═══ Texto fornecido ═══
Antes de adentrar na temática a ser propriamente debatida, importante elucidar que, a opinião aqui detalhada trata-se de exposição exclusivamente técnico-acadêmica sobre o assunto, fruto de pesquisa científica metodológica elaborada pelo Autor. Não havendo qualquer objetivo em distorcer ou criticar decisões administrativas já consolidadas sobre o tema, assim como, as autoridades citadas durante o texto.

Esclarecido isso, no artigo da semana o foco ficará na análise do art. 97 do Código de Ética e Disciplina dos Militares de Minas Gerais, bem como sua combinação com o art. 91, do mesmo Diploma; mais detalhadamente, sobre a competência dos Comandantes-Gerais, da PMMG e do CBMMG, em implantarem normas, por meio da Administração Castrense, de forma irregular, e com verdadeiro envoltório de valor legal, substituindo a legislação aprovada, e em vigor, por meras resoluções ou instruções administrativas. Diz o artigo 97 do CEDM/MG:    

Art. 97. Os casos omissos ou duvidosos, resultantes da aplicação deste Código, serão normatizados pelo Comandante-geral, mediante atos publicados no Boletim Geral das IMEs ou equivalente no CBMMG.
═══ Dados disponíveis ═══
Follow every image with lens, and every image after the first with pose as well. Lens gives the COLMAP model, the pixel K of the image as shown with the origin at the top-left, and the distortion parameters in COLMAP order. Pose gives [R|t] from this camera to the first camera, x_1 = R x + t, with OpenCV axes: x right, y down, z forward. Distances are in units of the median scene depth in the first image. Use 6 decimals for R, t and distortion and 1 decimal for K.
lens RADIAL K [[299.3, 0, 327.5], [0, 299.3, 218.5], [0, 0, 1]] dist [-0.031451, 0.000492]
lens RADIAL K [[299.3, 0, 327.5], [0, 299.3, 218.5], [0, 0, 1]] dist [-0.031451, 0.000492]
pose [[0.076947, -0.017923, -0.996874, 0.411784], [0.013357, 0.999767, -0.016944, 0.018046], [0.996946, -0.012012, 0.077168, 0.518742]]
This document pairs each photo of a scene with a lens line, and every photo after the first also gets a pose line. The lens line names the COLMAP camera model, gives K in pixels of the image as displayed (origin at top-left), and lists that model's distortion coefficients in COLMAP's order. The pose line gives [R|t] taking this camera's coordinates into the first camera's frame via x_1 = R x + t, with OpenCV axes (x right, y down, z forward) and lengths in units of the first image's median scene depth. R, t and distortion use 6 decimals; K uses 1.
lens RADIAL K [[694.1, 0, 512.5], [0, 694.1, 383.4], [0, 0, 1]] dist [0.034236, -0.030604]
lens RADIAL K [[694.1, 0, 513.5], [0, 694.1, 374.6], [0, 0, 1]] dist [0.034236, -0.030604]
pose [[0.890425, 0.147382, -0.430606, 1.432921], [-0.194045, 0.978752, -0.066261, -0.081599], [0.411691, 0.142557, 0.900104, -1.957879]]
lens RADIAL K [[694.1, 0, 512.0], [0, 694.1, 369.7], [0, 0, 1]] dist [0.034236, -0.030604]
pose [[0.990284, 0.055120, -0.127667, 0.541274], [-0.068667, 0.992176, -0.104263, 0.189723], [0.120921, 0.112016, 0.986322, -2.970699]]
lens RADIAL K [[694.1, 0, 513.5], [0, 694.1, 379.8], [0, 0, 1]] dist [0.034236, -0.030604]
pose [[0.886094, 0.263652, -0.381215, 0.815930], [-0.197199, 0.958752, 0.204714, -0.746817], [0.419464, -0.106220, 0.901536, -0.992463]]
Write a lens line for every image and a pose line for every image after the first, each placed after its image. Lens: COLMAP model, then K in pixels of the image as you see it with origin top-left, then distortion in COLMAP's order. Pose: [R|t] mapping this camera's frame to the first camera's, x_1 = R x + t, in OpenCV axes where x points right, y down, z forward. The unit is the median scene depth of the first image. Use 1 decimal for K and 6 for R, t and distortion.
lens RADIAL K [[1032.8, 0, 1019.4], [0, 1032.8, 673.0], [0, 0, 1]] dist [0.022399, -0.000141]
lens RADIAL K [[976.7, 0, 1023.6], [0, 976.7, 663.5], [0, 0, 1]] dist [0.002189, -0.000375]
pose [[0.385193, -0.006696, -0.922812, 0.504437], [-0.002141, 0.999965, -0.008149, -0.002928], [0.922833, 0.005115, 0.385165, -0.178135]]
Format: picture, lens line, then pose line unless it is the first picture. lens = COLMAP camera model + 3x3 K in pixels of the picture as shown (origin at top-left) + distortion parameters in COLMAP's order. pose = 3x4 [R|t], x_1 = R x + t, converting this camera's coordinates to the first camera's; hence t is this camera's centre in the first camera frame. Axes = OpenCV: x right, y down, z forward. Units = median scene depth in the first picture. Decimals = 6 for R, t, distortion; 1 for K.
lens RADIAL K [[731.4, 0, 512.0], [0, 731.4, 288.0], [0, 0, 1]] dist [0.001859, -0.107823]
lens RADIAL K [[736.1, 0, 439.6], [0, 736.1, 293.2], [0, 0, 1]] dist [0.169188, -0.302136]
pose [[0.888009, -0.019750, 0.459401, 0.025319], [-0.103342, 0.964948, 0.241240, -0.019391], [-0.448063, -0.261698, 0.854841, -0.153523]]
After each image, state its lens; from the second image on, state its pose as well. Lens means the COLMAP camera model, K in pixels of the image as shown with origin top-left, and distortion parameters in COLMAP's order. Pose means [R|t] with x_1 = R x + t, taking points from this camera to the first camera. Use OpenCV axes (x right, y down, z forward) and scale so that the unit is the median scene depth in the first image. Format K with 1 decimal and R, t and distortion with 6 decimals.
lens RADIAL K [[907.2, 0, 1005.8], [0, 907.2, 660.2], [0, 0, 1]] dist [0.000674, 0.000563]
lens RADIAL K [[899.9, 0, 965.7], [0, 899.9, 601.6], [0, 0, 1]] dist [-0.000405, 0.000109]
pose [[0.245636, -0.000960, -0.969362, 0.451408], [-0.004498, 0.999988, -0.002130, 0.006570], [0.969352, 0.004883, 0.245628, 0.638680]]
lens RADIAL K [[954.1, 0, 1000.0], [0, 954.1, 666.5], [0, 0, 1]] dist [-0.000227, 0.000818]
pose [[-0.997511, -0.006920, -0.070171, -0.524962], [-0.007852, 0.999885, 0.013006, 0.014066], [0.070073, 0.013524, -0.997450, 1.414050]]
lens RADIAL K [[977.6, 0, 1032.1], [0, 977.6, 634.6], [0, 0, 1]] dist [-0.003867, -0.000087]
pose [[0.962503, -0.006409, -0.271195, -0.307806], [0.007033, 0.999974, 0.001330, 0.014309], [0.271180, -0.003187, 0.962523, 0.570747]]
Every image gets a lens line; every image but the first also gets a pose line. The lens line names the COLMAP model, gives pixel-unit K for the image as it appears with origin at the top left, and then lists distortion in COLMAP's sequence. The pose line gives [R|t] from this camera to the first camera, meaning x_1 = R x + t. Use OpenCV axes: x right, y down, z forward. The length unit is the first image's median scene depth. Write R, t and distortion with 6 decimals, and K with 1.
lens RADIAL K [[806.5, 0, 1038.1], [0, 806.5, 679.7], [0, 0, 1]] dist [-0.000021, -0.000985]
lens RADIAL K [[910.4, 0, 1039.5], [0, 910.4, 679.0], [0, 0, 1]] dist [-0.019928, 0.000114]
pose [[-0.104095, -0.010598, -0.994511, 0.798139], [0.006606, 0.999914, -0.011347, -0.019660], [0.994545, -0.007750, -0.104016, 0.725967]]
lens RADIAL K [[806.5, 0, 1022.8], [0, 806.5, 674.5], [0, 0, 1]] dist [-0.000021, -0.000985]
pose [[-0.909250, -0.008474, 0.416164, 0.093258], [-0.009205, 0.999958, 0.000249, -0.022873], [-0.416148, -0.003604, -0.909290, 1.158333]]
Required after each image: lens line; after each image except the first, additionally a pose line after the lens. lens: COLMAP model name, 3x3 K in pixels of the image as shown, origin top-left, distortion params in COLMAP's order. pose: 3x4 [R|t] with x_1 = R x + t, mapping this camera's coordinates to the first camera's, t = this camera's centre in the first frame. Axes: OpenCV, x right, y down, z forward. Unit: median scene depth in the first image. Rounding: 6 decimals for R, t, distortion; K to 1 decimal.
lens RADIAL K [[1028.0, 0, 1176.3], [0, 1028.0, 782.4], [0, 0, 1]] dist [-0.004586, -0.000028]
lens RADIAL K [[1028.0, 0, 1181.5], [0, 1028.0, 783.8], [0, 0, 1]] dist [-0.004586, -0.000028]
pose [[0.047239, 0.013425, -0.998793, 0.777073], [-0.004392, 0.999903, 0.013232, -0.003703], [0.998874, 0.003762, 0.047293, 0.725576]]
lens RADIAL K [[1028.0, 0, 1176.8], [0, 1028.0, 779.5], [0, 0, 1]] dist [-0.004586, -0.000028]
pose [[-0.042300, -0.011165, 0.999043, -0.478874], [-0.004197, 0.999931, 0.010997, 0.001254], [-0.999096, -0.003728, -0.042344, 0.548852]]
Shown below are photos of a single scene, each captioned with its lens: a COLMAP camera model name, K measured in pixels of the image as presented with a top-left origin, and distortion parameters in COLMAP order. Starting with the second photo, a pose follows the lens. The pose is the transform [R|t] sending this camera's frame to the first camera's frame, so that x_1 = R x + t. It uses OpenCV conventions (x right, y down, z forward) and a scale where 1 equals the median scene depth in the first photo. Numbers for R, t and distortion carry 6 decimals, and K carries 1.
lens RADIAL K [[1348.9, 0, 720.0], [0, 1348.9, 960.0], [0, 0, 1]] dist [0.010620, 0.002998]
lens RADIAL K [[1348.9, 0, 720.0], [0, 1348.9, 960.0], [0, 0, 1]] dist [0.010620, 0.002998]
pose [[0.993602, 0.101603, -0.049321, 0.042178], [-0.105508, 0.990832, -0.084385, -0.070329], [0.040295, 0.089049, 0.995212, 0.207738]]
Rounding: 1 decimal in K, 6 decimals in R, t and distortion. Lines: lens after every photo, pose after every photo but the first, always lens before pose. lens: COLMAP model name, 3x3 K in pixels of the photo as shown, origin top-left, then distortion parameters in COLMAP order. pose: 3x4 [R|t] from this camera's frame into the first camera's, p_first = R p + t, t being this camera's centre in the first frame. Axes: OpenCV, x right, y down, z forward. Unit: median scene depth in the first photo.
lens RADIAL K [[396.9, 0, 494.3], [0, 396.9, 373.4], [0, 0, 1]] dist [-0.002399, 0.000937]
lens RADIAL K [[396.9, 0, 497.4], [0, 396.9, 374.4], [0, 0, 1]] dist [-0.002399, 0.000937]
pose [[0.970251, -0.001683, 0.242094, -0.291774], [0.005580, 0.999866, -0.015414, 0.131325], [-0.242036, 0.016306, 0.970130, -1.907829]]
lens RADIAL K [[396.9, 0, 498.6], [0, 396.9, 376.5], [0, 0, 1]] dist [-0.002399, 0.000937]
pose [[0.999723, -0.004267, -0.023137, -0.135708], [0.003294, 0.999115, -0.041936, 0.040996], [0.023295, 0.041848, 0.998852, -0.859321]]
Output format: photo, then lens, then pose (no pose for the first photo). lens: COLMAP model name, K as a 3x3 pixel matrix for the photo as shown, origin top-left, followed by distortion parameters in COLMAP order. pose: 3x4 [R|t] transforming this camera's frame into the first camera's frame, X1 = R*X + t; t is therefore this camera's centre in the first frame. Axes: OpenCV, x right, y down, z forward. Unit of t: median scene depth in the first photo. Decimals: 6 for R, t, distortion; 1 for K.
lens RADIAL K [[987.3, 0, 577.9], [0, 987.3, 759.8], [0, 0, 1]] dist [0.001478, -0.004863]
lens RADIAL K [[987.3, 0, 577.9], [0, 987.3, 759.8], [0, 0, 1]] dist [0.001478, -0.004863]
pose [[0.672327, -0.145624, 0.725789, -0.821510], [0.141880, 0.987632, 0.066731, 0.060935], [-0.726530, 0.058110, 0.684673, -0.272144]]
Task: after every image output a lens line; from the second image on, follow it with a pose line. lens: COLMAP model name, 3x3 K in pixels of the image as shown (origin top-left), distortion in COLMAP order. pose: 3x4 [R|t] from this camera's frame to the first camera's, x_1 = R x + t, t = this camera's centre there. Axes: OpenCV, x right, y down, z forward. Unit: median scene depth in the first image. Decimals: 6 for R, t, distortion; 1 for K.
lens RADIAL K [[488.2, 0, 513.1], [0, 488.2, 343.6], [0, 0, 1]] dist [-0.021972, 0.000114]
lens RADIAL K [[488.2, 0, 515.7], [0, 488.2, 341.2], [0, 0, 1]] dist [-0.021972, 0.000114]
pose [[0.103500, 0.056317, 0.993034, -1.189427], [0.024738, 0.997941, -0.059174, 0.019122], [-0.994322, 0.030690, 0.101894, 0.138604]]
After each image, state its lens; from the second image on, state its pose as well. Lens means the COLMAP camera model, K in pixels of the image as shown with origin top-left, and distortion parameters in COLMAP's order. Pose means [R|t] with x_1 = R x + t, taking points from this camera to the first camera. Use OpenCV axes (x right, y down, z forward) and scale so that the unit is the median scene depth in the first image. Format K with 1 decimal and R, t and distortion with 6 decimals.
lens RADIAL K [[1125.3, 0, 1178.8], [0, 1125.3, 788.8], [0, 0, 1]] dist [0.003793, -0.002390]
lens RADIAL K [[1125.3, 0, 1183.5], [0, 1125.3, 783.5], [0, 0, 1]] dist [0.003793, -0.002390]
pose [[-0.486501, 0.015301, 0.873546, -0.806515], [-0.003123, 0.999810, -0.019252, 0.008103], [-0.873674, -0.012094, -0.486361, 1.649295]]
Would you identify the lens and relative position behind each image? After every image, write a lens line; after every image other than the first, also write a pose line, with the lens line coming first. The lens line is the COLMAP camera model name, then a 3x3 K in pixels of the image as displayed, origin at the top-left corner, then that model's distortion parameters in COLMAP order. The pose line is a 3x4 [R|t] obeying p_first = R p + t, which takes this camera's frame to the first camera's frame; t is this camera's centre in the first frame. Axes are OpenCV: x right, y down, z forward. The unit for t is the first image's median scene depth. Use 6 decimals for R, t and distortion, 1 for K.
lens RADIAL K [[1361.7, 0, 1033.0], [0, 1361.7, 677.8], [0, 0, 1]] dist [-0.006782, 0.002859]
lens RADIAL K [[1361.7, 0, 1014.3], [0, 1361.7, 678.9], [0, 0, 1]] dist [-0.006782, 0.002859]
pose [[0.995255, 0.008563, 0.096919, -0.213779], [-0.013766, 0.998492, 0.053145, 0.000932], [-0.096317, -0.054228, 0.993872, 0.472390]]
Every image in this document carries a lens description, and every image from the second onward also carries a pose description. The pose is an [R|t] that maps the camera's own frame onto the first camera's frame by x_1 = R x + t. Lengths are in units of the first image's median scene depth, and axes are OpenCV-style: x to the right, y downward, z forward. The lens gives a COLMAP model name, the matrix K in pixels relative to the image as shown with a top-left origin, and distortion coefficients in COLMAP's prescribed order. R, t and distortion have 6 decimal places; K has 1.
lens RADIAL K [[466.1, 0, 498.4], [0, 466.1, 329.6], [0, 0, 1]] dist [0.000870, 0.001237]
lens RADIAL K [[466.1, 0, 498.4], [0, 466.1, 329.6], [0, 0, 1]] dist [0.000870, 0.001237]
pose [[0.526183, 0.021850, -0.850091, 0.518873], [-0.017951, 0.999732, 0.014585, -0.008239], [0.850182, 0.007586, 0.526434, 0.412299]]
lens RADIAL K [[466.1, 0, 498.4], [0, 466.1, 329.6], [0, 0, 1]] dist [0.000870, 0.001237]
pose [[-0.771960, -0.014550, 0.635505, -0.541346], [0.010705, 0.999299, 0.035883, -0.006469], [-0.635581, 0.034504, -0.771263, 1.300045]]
═══
Enunciado do exercício:
Para cada afirmação abaixo, indique se está de acordo com o texto sobre o Código de Ética e Disciplina dos Militares de Minas Gerais: responda sim ou não e cite literalmente as palavras do texto que decidem a resposta.
1. A opinião apresentada no texto é de caráter técnico-acadêmico.
2. O texto tem o objetivo de criticar as autoridades nele citadas.
3. Pelo art. 97, os casos omissos ou duvidosos serão normatizados pelo Comandante-geral.

Resposta do exercício:
1. Sim: "a opinião aqui detalhada trata-se de exposição exclusivamente técnico-acadêmica sobre o assunto".
2. Não: "Não havendo qualquer objetivo em distorcer ou criticar decisões administrativas já consolidadas sobre o tema, assim como, as autoridades citadas durante o texto."
3. Sim: "Os casos omissos ou duvidosos, resultantes da aplicação deste Código, serão normatizados pelo Comandante-geral".